**Task item:** Copy out every line of the listing below with no changes.

**Listing taken from a dataset:**
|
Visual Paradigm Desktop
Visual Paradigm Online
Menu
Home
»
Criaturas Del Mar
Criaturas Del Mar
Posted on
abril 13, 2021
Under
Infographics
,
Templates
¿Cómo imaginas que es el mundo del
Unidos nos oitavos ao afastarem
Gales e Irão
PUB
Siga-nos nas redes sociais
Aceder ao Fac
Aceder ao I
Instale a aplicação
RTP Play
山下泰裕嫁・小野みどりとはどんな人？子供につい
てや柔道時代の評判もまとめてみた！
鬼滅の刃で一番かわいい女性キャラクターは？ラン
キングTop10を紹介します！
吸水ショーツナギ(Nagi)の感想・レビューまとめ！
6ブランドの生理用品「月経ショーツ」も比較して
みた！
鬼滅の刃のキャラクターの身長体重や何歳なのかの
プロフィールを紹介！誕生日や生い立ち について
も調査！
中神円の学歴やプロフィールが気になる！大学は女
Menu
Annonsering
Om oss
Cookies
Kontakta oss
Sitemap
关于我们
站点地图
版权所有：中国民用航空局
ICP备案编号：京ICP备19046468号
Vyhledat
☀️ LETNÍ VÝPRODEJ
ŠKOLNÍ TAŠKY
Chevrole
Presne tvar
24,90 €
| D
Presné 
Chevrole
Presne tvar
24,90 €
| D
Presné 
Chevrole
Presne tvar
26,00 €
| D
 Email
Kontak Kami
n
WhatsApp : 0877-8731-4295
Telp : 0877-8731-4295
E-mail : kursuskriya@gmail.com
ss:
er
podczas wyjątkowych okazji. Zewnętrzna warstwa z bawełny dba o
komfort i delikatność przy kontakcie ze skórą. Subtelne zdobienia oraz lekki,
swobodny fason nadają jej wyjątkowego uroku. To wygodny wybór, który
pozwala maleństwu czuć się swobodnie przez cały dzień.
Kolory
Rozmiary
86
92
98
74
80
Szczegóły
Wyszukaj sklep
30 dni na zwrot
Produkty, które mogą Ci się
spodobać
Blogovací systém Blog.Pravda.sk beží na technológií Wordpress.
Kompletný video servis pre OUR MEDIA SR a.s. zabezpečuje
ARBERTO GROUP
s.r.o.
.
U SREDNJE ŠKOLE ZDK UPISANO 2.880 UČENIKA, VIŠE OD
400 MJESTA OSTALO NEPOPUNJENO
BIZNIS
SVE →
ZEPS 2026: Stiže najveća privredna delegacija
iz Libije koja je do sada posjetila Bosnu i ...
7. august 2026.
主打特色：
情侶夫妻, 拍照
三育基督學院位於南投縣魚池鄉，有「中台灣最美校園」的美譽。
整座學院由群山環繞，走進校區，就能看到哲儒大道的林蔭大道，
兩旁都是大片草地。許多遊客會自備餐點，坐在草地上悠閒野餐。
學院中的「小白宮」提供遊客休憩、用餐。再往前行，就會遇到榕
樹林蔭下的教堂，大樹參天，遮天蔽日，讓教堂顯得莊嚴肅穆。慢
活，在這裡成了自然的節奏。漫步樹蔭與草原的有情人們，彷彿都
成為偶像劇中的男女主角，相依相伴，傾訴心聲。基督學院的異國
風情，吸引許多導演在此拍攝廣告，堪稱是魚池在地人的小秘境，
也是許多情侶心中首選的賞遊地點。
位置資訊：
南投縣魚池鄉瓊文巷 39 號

**Task response:**
|
Visual Paradigm Desktop
Visual Paradigm Online
Menu
Home
»
Criaturas Del Mar
Criaturas Del Mar
Posted on
abril 13, 2021
Under
Infographics
,
Templates
¿Cómo imaginas que es el mundo del
Unidos nos oitavos ao afastarem
Gales e Irão
PUB
Siga-nos nas redes sociais
Aceder ao Fac
Aceder ao I
Instale a aplicação
RTP Play
山下泰裕嫁・小野みどりとはどんな人？子供につい
てや柔道時代の評判もまとめてみた！
鬼滅の刃で一番かわいい女性キャラクターは？ラン
キングTop10を紹介します！
吸水ショーツナギ(Nagi)の感想・レビューまとめ！
6ブランドの生理用品「月経ショーツ」も比較して
みた！
鬼滅の刃のキャラクターの身長体重や何歳なのかの
プロフィールを紹介！誕生日や生い立ち について
も調査！
中神円の学歴やプロフィールが気になる！大学は女
Menu
Annonsering
Om oss
Cookies
Kontakta oss
Sitemap
关于我们
站点地图
版权所有：中国民用航空局
ICP备案编号：京ICP备19046468号
Vyhledat
☀️ LETNÍ VÝPRODEJ
ŠKOLNÍ TAŠKY
Chevrole
Presne tvar
24,90 €
| D
Presné 
Chevrole
Presne tvar
24,90 €
| D
Presné 
Chevrole
Presne tvar
26,00 €
| D
 Email
Kontak Kami
n
WhatsApp : 0877-8731-4295
Telp : 0877-8731-4295
E-mail : kursuskriya@gmail.com
ss:
er
podczas wyjątkowych okazji. Zewnętrzna warstwa z bawełny dba o
komfort i delikatność przy kontakcie ze skórą. Subtelne zdobienia oraz lekki,
swobodny fason nadają jej wyjątkowego uroku. To wygodny wybór, który
pozwala maleństwu czuć się swobodnie przez cały dzień.
Kolory
Rozmiary
86
92
98
74
80
Szczegóły
Wyszukaj sklep
30 dni na zwrot
Produkty, które mogą Ci się
spodobać
Blogovací systém Blog.Pravda.sk beží na technológií Wordpress.
Kompletný video servis pre OUR MEDIA SR a.s. zabezpečuje
ARBERTO GROUP
s.r.o.
.
U SREDNJE ŠKOLE ZDK UPISANO 2.880 UČENIKA, VIŠE OD
400 MJESTA OSTALO NEPOPUNJENO
BIZNIS
SVE →
ZEPS 2026: Stiže najveća privredna delegacija
iz Libije koja je do sada posjetila Bosnu i ...
7. august 2026.
主打特色：
情侶夫妻, 拍照
三育基督學院位於南投縣魚池鄉，有「中台灣最美校園」的美譽。
整座學院由群山環繞，走進校區，就能看到哲儒大道的林蔭大道，
兩旁都是大片草地。許多遊客會自備餐點，坐在草地上悠閒野餐。
學院中的「小白宮」提供遊客休憩、用餐。再往前行，就會遇到榕
樹林蔭下的教堂，大樹參天，遮天蔽日，讓教堂顯得莊嚴肅穆。慢
活，在這裡成了自然的節奏。漫步樹蔭與草原的有情人們，彷彿都
成為偶像劇中的男女主角，相依相伴，傾訴心聲。基督學院的異國
風情，吸引許多導演在此拍攝廣告，堪稱是魚池在地人的小秘境，
也是許多情侶心中首選的賞遊地點。
位置資訊：
南投縣魚池鄉瓊文巷 39 號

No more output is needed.